### [BRIEF]
From first line to last, give the records again word for word and omit the pictures.

Saved data entries

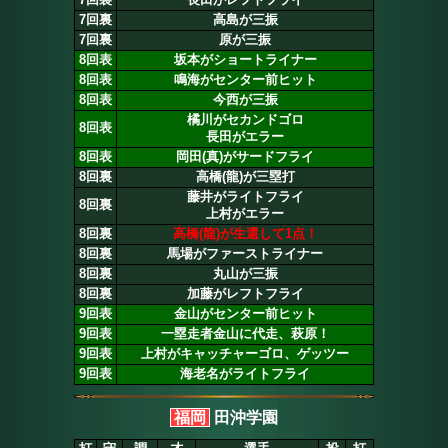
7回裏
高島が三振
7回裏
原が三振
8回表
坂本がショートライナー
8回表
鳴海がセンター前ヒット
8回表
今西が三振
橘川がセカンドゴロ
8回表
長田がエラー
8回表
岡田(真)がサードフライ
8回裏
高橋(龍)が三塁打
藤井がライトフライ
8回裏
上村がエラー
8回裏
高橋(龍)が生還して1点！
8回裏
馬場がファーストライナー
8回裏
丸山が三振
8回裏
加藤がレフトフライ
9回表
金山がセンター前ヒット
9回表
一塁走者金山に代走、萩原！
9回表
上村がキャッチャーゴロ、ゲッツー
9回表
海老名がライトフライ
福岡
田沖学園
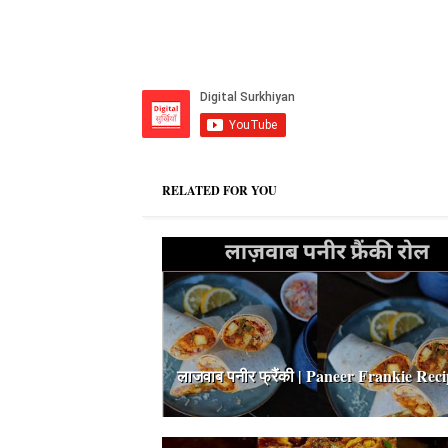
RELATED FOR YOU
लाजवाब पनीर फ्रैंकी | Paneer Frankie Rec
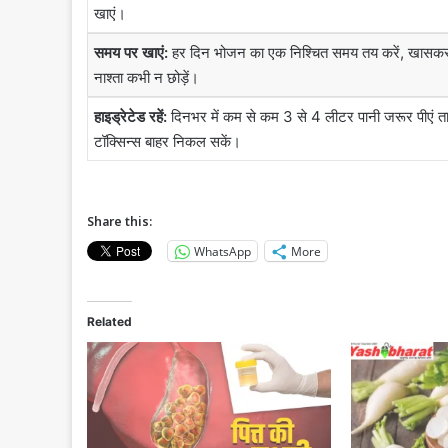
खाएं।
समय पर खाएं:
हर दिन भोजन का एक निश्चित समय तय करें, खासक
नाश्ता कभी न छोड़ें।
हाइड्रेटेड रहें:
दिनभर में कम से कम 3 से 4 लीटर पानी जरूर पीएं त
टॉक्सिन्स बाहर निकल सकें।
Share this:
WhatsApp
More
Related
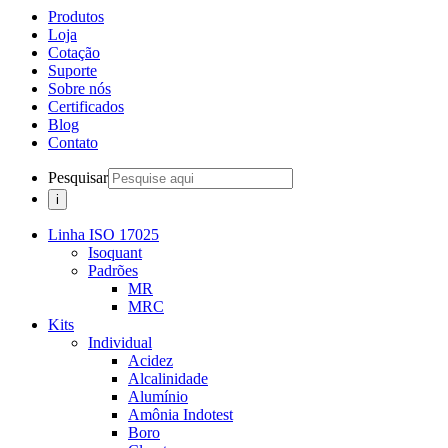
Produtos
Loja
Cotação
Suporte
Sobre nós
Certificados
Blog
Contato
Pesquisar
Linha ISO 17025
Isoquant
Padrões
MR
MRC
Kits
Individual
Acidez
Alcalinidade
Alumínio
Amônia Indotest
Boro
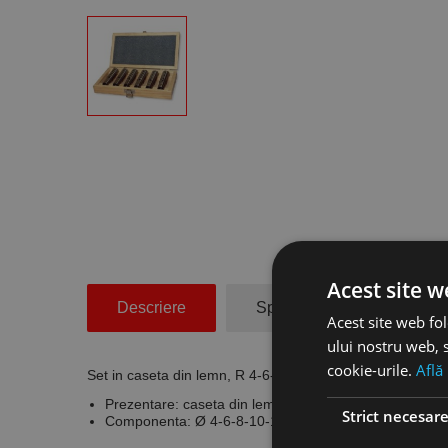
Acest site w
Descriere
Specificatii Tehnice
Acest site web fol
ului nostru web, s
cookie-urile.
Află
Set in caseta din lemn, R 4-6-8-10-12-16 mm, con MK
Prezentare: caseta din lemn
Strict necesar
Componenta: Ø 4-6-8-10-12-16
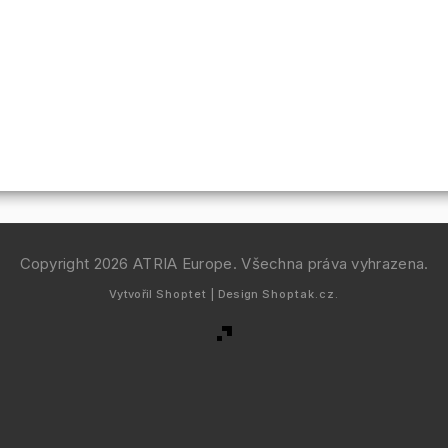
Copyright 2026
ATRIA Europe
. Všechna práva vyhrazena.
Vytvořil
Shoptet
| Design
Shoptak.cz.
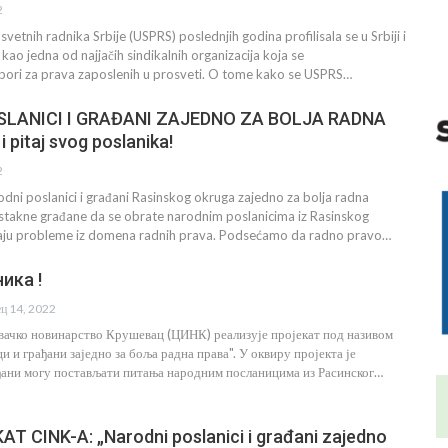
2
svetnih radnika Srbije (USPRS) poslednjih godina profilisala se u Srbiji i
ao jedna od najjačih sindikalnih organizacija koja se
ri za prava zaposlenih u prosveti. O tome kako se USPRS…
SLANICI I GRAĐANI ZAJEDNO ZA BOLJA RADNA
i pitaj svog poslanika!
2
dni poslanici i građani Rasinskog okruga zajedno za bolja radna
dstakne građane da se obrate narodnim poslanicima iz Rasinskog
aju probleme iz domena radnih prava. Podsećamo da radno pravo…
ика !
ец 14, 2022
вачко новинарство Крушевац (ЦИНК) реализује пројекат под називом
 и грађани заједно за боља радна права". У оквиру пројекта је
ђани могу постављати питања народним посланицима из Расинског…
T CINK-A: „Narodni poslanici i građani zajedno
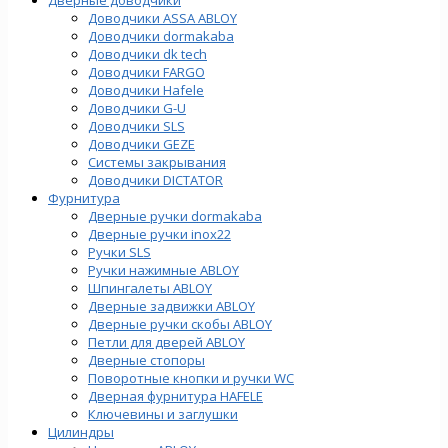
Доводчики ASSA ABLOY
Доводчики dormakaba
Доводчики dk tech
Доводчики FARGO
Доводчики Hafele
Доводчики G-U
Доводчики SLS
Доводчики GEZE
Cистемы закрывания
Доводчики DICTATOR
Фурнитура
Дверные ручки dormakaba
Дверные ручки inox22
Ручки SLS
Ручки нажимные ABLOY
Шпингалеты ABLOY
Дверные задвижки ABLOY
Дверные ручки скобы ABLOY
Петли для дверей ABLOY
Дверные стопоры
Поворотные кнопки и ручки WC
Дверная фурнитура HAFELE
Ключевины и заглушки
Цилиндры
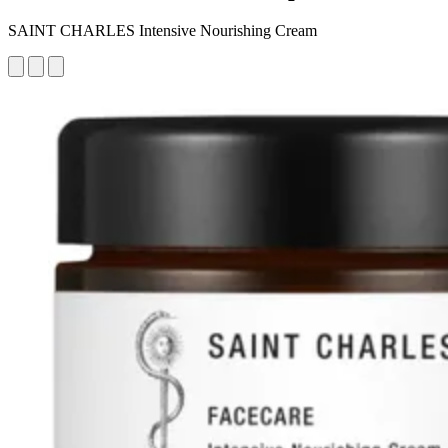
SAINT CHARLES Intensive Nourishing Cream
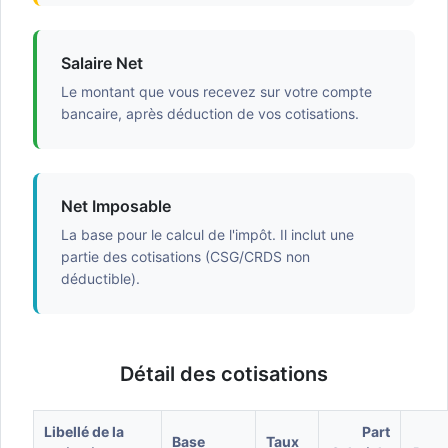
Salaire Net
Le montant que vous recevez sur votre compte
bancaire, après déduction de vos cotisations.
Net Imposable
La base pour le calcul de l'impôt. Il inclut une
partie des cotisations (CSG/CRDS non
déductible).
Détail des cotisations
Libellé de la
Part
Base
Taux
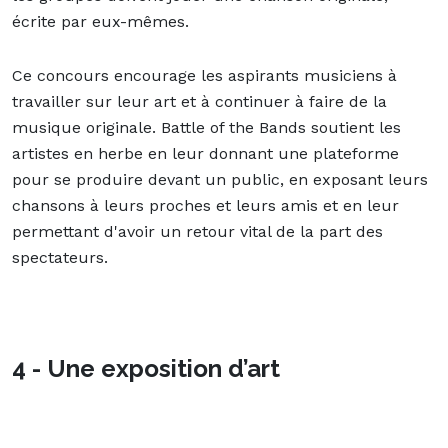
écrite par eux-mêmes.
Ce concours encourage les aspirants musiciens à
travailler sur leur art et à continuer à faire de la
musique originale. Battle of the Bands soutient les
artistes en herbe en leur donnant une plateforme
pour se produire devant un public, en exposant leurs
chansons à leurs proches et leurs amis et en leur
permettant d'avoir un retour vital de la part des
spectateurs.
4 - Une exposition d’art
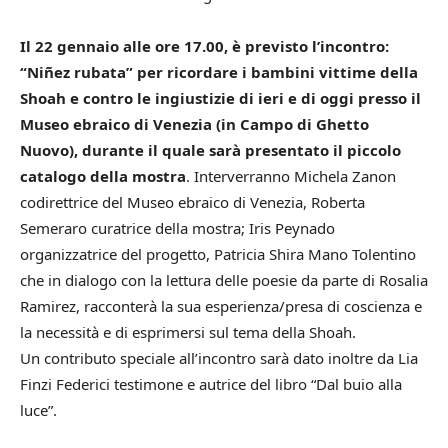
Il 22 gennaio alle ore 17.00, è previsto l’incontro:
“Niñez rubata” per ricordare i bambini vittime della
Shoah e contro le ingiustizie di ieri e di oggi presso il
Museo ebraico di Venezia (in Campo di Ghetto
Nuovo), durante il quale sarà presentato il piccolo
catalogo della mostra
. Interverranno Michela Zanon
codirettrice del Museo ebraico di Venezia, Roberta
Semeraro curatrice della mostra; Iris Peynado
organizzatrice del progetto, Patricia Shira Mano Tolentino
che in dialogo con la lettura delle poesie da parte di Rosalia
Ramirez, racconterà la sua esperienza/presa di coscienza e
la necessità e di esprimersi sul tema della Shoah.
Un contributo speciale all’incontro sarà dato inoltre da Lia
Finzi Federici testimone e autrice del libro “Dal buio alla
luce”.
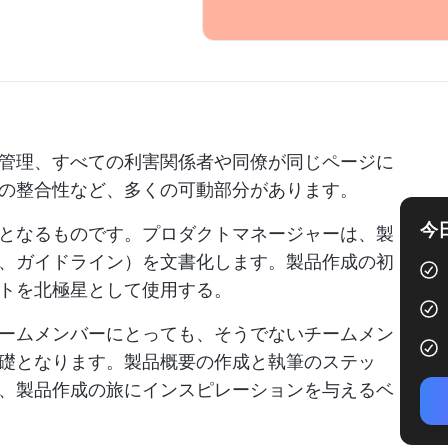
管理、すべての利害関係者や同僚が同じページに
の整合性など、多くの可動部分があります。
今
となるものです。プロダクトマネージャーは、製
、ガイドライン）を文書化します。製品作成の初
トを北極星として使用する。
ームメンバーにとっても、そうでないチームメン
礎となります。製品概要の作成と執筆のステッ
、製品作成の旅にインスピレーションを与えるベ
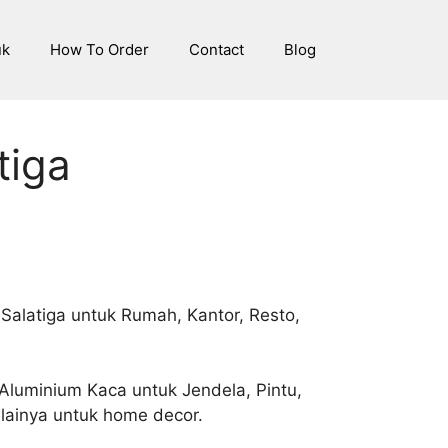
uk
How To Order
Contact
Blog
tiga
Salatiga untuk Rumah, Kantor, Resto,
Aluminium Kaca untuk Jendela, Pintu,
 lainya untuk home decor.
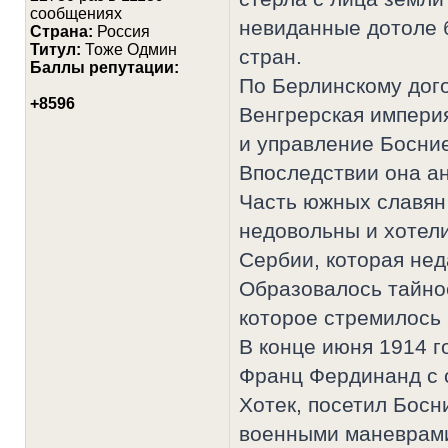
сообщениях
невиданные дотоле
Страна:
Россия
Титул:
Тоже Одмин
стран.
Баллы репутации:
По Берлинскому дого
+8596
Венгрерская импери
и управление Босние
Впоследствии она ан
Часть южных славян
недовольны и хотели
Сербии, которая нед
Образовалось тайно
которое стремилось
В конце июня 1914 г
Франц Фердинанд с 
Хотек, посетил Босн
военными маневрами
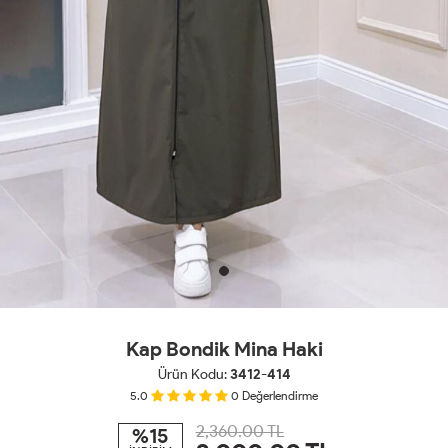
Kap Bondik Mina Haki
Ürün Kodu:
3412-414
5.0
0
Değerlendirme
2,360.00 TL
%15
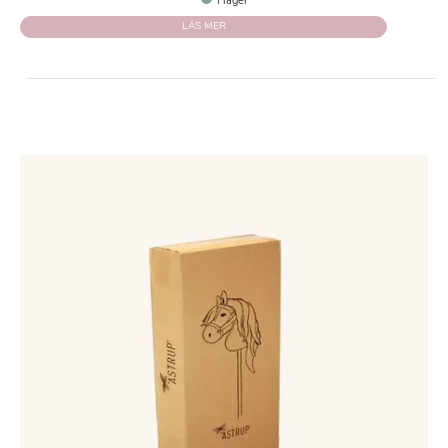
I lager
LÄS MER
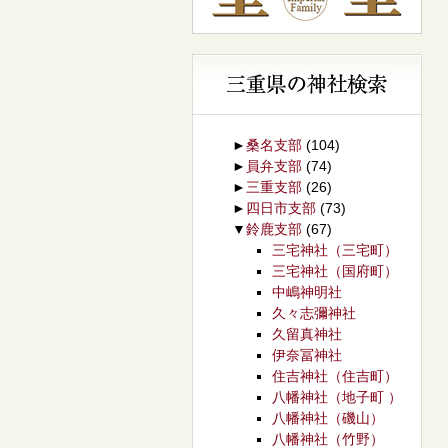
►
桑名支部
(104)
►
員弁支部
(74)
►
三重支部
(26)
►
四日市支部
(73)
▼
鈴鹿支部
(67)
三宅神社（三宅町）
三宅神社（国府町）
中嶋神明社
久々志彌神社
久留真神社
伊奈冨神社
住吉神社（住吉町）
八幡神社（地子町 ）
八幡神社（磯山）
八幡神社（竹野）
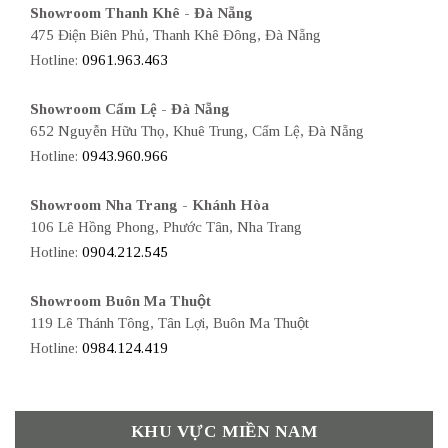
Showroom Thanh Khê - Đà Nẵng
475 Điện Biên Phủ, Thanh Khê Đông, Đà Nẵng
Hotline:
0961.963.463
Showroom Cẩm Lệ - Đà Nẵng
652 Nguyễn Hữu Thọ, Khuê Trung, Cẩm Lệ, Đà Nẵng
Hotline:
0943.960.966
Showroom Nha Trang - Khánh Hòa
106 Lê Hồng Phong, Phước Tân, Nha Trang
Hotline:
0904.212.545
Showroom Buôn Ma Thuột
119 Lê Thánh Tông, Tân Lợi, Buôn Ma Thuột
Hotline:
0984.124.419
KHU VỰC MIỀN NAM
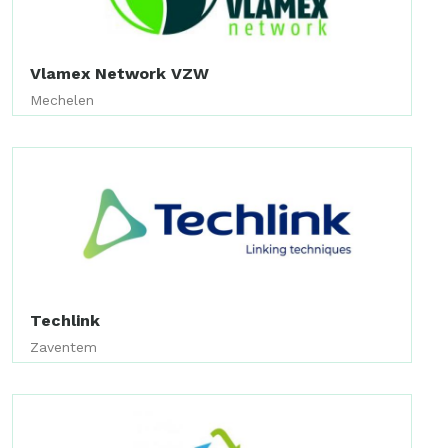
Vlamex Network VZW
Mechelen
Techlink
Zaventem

### [TASK ANSWER]
7回裏
高島が三振
7回裏
原が三振
8回表
坂本がショートライナー
8回表
鳴海がセンター前ヒット
8回表
今西が三振
橘川がセカンドゴロ
8回表
長田がエラー
8回表
岡田(真)がサードフライ
8回裏
高橋(龍)が三塁打
藤井がライトフライ
8回裏
上村がエラー
8回裏
高橋(龍)が生還して1点！
8回裏
馬場がファーストライナー
8回裏
丸山が三振
8回裏
加藤がレフトフライ
9回表
金山がセンター前ヒット
9回表
一塁走者金山に代走、萩原！
9回表
上村がキャッチャーゴロ、ゲッツー
9回表
海老名がライトフライ
福岡
田沖学園
RELATED FOR YOU
लाजवाब पनीर फ्रैंकी | Paneer Frankie Rec
खाएं।
समय पर खाएं:
हर दिन भोजन का एक निश्चित समय तय करें, खासक
नाश्ता कभी न छोड़ें।
हाइड्रेटेड रहें:
दिनभर में कम से कम 3 से 4 लीटर पानी जरूर पीएं त
टॉक्सिन्स बाहर निकल सकें।
Share this:
WhatsApp
More
Related
Produtos
Loja
Cotação
Suporte
Sobre nós
Certificados
Blog
Contato
Pesquisar
Linha ISO 17025
Isoquant
Padrões
MR
MRC
Kits
Individual
Acidez
Alcalinidade
Alumínio
Amônia Indotest
Boro
Acest site w
Descriere
Specificatii Tehnice
Acest site web fol
ului nostru web, s
cookie-urile.
Află
Set in caseta din lemn, R 4-6-8-10-12-16 mm, con MK
Prezentare: caseta din lemn
Strict necesar
Componenta: Ø 4-6-8-10-12-16
Copyright 2026
ATRIA Europe
. Všechna práva vyhrazena.
Vytvořil
Shoptet
| Design
Shoptak.cz.
2
svetnih radnika Srbije (USPRS) poslednjih godina profilisala se u Srbiji i
ao jedna od najjačih sindikalnih organizacija koja se
ri za prava zaposlenih u prosveti. O tome kako se USPRS…
SLANICI I GRAĐANI ZAJEDNO ZA BOLJA RADNA
i pitaj svog poslanika!
2
dni poslanici i građani Rasinskog okruga zajedno za bolja radna
dstakne građane da se obrate narodnim poslanicima iz Rasinskog
aju probleme iz domena radnih prava. Podsećamo da radno pravo…
ика !
ец 14, 2022
вачко новинарство Крушевац (ЦИНК) реализује пројекат под називом
 и грађани заједно за боља радна права". У оквиру пројекта је
ђани могу постављати питања народним посланицима из Расинског…
T CINK-A: „Narodni poslanici i građani zajedno
Доводчики ASSA ABLOY
Доводчики dormakaba
Доводчики dk tech
Доводчики FARGO
Доводчики Hafele
Доводчики G-U
Доводчики SLS
Доводчики GEZE
Cистемы закрывания
Доводчики DICTATOR
Фурнитура
Дверные ручки dormakaba
Дверные ручки inox22
Ручки SLS
Ручки нажимные ABLOY
Шпингалеты ABLOY
Дверные задвижки ABLOY
Дверные ручки скобы ABLOY
Петли для дверей ABLOY
Дверные стопоры
Поворотные кнопки и ручки WC
Дверная фурнитура HAFELE
Ключевины и заглушки
Цилиндры
SAINT CHARLES Intensive Nourishing Cream
Salaire Net
Le montant que vous recevez sur votre compte
bancaire, après déduction de vos cotisations.
Net Imposable
La base pour le calcul de l'impôt. Il inclut une
partie des cotisations (CSG/CRDS non
déductible).
Détail des cotisations
Libellé de la
Part
Base
Taux
écrite par eux-mêmes.
Ce concours encourage les aspirants musiciens à
travailler sur leur art et à continuer à faire de la
musique originale. Battle of the Bands soutient les
artistes en herbe en leur donnant une plateforme
pour se produire devant un public, en exposant leurs
chansons à leurs proches et leurs amis et en leur
permettant d'avoir un retour vital de la part des
spectateurs.
4 - Une exposition d’art
Il 22 gennaio alle ore 17.00, è previsto l’incontro:
“Niñez rubata” per ricordare i bambini vittime della
Shoah e contro le ingiustizie di ieri e di oggi presso il
Museo ebraico di Venezia (in Campo di Ghetto
Nuovo), durante il quale sarà presentato il piccolo
catalogo della mostra
. Interverranno Michela Zanon
codirettrice del Museo ebraico di Venezia, Roberta
Semeraro curatrice della mostra; Iris Peynado
organizzatrice del progetto, Patricia Shira Mano Tolentino
che in dialogo con la lettura delle poesie da parte di Rosalia
Ramirez, racconterà la sua esperienza/presa di coscienza e
la necessità e di esprimersi sul tema della Shoah.
Un contributo speciale all’incontro sarà dato inoltre da Lia
Finzi Federici testimone e autrice del libro “Dal buio alla
luce”.
管理、すべての利害関係者や同僚が同じページに
の整合性など、多くの可動部分があります。
今
となるものです。プロダクトマネージャーは、製
、ガイドライン）を文書化します。製品作成の初
トを北極星として使用する。
ームメンバーにとっても、そうでないチームメン
礎となります。製品概要の作成と執筆のステッ
、製品作成の旅にインスピレーションを与えるベ
uk
How To Order
Contact
Blog
tiga
Salatiga untuk Rumah, Kantor, Resto,
Aluminium Kaca untuk Jendela, Pintu,
 lainya untuk home decor.
сообщениях
невиданные дотоле
Страна:
Россия
Титул:
Тоже Одмин
стран.
Баллы репутации:
По Берлинскому дого
+8596
Венгрерская импери
и управление Босние
Впоследствии она ан
Часть южных славян
недовольны и хотели
Сербии, которая нед
Образовалось тайно
которое стремилось
В конце июня 1914 г
Франц Фердинанд с 
Хотек, посетил Босн
военными маневрами
Kap Bondik Mina Haki
Ürün Kodu:
3412-414
5.0
0
Değerlendirme
2,360.00 TL
%15
I lager
LÄS MER
►
桑名支部
(104)
►
員弁支部
(74)
►
三重支部
(26)
►
四日市支部
(73)
▼
鈴鹿支部
(67)
三宅神社（三宅町）
三宅神社（国府町）
中嶋神明社
久々志彌神社
久留真神社
伊奈冨神社
住吉神社（住吉町）
八幡神社（地子町 ）
八幡神社（磯山）
八幡神社（竹野）
Showroom Thanh Khê - Đà Nẵng
475 Điện Biên Phủ, Thanh Khê Đông, Đà Nẵng
Hotline:
0961.963.463
Showroom Cẩm Lệ - Đà Nẵng
652 Nguyễn Hữu Thọ, Khuê Trung, Cẩm Lệ, Đà Nẵng
Hotline:
0943.960.966
Showroom Nha Trang - Khánh Hòa
106 Lê Hồng Phong, Phước Tân, Nha Trang
Hotline:
0904.212.545
Showroom Buôn Ma Thuột
119 Lê Thánh Tông, Tân Lợi, Buôn Ma Thuột
Hotline:
0984.124.419
KHU VỰC MIỀN NAM
Vlamex Network VZW
Mechelen
Techlink
Zaventem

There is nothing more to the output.